Je, Hela Yako Itafanya Kazi Gani? (What Will Your Money Do?)
$3,000 is approximately four million, eight hundred thousand Tanzanian shillings (4,800,000/=). I expect this money to be used in the following ways:
-Cameras (10): 2,500,000/= ($1565)
-Notebooks (100): 20,000/= ($13)
-Guest Lectures (3): 120,000/= ($75)
-Gallery location: 40,000/= ($25)
-Printing photographs: 300,000/= ($188)
-Other materials for display: 30,000/= ($19)
-Editing, compilation, and storage costs:
--memory cards (10): 300,000/= ($188)
--flash drives (2): 60,000/= ($38)
--external hard drive: 200,000/= ($125)
--internet cafe (20 hrs): 20,000/= ($13)
-Production: 50,000/= ($32)
-Reward Production: 500,000/= ($315)
The remaining money will cover processing fees and any changes in the shilling to dollar conversion. The first priority of funds exceeding the amount of $3000 would be used to increase the number of cameras so as to increase the amount of time each student has to produce her or his photographs. For a 1:1 camera to student ratio (and to cover associated processing charges), an additional sum of 2,750,000/=, or $1720, would be needed.

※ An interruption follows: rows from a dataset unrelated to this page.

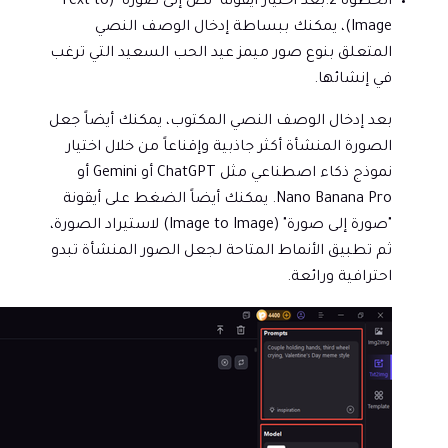
الخطوة 2.
بعد اختيار أيقونة "نص إلى صورة" (Text to
Image)، يمكنك ببساطة إدخال الوصف النصي
المتعلق بنوع صور ميمز عيد الحب السعيد التي ترغب
في إنشائها.
بعد إدخال الوصف النصي المكتوب، يمكنك أيضاً جعل
الصورة المنشأة أكثر جاذبية وإقناعاً من خلال اختيار
نموذج ذكاء اصطناعي مثل ChatGPT أو Gemini أو
Nano Banana Pro. يمكنك أيضاً الضغط على أيقونة
"صورة إلى صورة" (Image to Image) لاستيراد الصورة،
ثم تطبيق الأنماط المتاحة لجعل الصور المنشأة تبدو
احترافية ورائعة.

Tutafanyaje Baada ya Ninaondoka? (What Will We Do After I Leave?-- Sustainability)
This budget and the goals listed apply only to this project: the two months in which the seminar is conducted and the initial production of the gallery shows, the photographs, newspapers, and book, all of which will be completed within the year 2012.
However, I also have hopes that the project will continue after I leave. Proceeds from print and book sales will be funnelled back into the youth community for as long as they continue, with constant discussions of how they can best be used. In terms of the cameras purchased, they will belong to the students themselves, though in the case of sharing, a respected community member will be responsible for making sure that they are equally shared. I also have hopes that the programs can be put in place so that the student participants become involved in training their fellows in the art of photovoice. Conversations are in progress to form a connection between local primary school children and middle school students in Jackson, Mississippi, and in this case the secondary school participants of the initial project will serve as mentors to these children and mediators to the American project.
Despite these goals for subsequent programs, they are not part of the project as it was previously described: they are merely possibilities that will be considered in time as it allows.